Assignment:
Continue the passage on velocity correlators in the Kazantsev theory, starting directly after its final sentence.

Selected text:
The correct interpretation of numerical data for velocity correlators for their comparison with the theory is one of the problems in this path. In the Kazantsev theory, velocity correlators are assumed to be δ-correlated in time, and the velocity distribution acts in the Kazantsev equation by means of the multiplier b(ρ) in the structure function,

$$\begin{array}{c}\hfill {⟨\delta {\mathit{v}}_{\Vert }(\mathit{\rho },t)\delta {\mathit{v}}_{\Vert }(\mathit{\rho },t\prime )⟩}_{\mathrm{Kaz}}=2b(\rho )\delta (t-t\prime ),\end{array}$$(2)

where the longitudinal velocity increments in two near points are

$$\begin{array}{c}\hfill \delta {\mathit{v}}_{\Vert }(\mathit{\rho },t)=(\mathit{v}(\mathit{r}+\mathit{\rho },t)-\mathit{v}(\mathit{r},t))\frac{\mathit{\rho }}{\rho }.\end{array}$$(3)

The correlator is independent of t, r, and of the direction of ρ because turbulence is homogeneous and isotropic.

To restore the amplitude b(ρ) from a given correlator, we can use the expression (Vainshtein 1980; Kichatinov 1985)

$$\begin{array}{c}\hfill b(\rho )=\frac{1}{2}{\displaystyle \underset{-\infty }{\overset{\infty }{\int }}}d\tau ⟨\delta {\mathit{v}}_{\Vert }(\mathit{\rho },\tau )\delta {\mathit{v}}_{\Vert }(\mathit{\rho },0)⟩.\end{array}$$(4)

For the δ -correlated process, there is no difference whether δv_∥ is calculated at a fixed point r of space or at an arbitrarily moving point r(t); the correlator is the same. The same result is also obtained for the quasi-Lagrangian reference frame, that is, r(t) tracing one arbitrary fluid particle (L’vov et al. 1997). This frame is distinguished, for example, by the fact that the Kazantsev predictions must be consistent with the results obtained from the evolutionary approach (Zel’dovich et al. 1984; Chertkov et al. 1999) wherever both of the models are applicable; and the evolutionary approach explicitly considers the quasi-Lagrangian frame.

In real turbulent flows, including those in DNS, all structure functions have a nonzero correlation time, and the values of b(ρ) calculated in different frames (i.e., for different r(t) in Eq. (3)) differ essentially. The analysis of data from John Hopkins database shows that at high Reynolds numbers, for all scales ⟨δv_∥(ρ, τ)δv_∥(ρ, 0)⟩^Eul ∝ 1/τ (Kopyev et al., in prep.). If this is so, the logarithmic divergence of Eq. (4) corresponds to a growth of the magnetic field that is faster than exponential; this would contradict the Oseledets theorem (Oseledec 1968). We note that, unlike in the Eulerian case, the quasi-Lagrangian b(ρ) converges well: ⟨δv_∥(ρ, τ)δv_∥(ρ, 0)⟩^Lagr decays exponentially with respect to τ (Biferale et al. 2011).

Consider now some experiment or simulation. We determine below which b(ρ) should be substituted in the Kazantsev equation in order to compare the theory results with the experiment. In other words, we determine which b(ρ) simulates the correct amplitude for the effective δ-correlator. The choice of the Eulerian frame (r = const) in Eq. (3), although it might seem most natural, is in fact not preferable and is probably just incorrect. This might have been the reason that prevented Mason et al. (2011) from obtaining a good correspondence between theory and DNS. A consistent solution of the problem must be based on an accurate dynamical analysis and is far from being performed yet. We assume, however, that the correct answer is to choose the quasi-Lagrangian frame. The grounds for this assumption are as follows:

– First, from the renewing model (Zel’dovich et al. 1984), it follows (Zeldovich et al. 1990; Rogachevskii & Kleeorin 1997) that if the correlation time is shorter than all other characteristic timescales, the quasi-Lagrangian frame gives the correct result: the Kazantsev approach in this case can be verified by evolutionary models. This is even the case near the generation threshold: the characteristic time for the magnetic field evolution is long, so the δ approximation for velocity correlations works well.

Transcribed page contents:
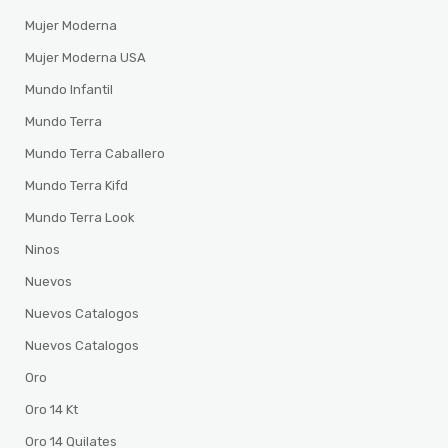
Mujer Moderna
Mujer Moderna USA
Mundo Infantil
Mundo Terra
Mundo Terra Caballero
Mundo Terra Kifd
Mundo Terra Look
Ninos
Nuevos
Nuevos Catalogos
Nuevos Catalogos
Oro
Oro 14 Kt
Oro 14 Quilates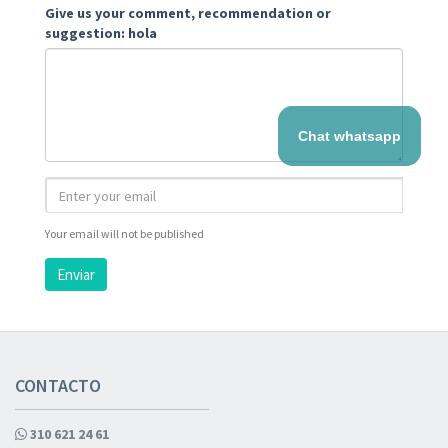
Give us your comment, recommendation or
suggestion: hola
Chat whatsapp
Your email will not be published
Enviar
CONTACTO
310 621 24 61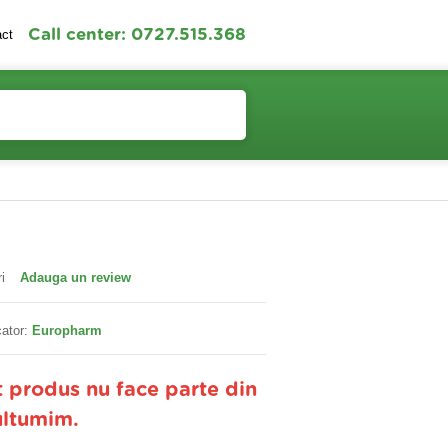
Call center: 0727.515.368
act
Contul meu
Cosul meu
i
Adauga un review
ator:
Europharm
t produs nu face parte din
ultumim.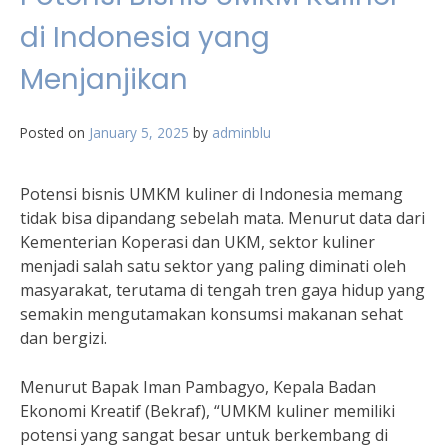
di Indonesia yang
Menjanjikan
Posted on
January 5, 2025
by
adminblu
Potensi bisnis UMKM kuliner di Indonesia memang
tidak bisa dipandang sebelah mata. Menurut data dari
Kementerian Koperasi dan UKM, sektor kuliner
menjadi salah satu sektor yang paling diminati oleh
masyarakat, terutama di tengah tren gaya hidup yang
semakin mengutamakan konsumsi makanan sehat
dan bergizi.
Menurut Bapak Iman Pambagyo, Kepala Badan
Ekonomi Kreatif (Bekraf), “UMKM kuliner memiliki
potensi yang sangat besar untuk berkembang di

Exercise answer:
– Second, for an arbitrary correlation time but only for high magnetic Prandtl numbers (which restricts the consideration to the viscous range of scales), the choice of the quasi-Lagrangian frame is also correct (Vainshtein 1980; Kichatinov 1985). Recently, Il’yn et al. (2022) have shown the quasi-Lagrangian correlators to be equivalent to effective δ-correlators in long-time approximation.

By analogy with the limit cases, it is reasonable to imply the quasi-Lagrangian velocity increments in Eqs. (3) and (4). The relevance of this assumption is validated in this paper by means of a direct comparison of the predictions of the theory based on the Kaznatsev equation with the velocity structure function b(ρ) determined in this way with the results of DNS. The good agreement is the proof of our choice of the quasi-Lagrangian structure function.

We calculate the critical magnetic Reynolds number and the increments of the magnetic field correlator near the critical regime of generation. For this purpose, we solve the Kazantsev equation with quasi-Lagrangian velocity structure function (4). The basic notations and equations are introduced in Sect. 2.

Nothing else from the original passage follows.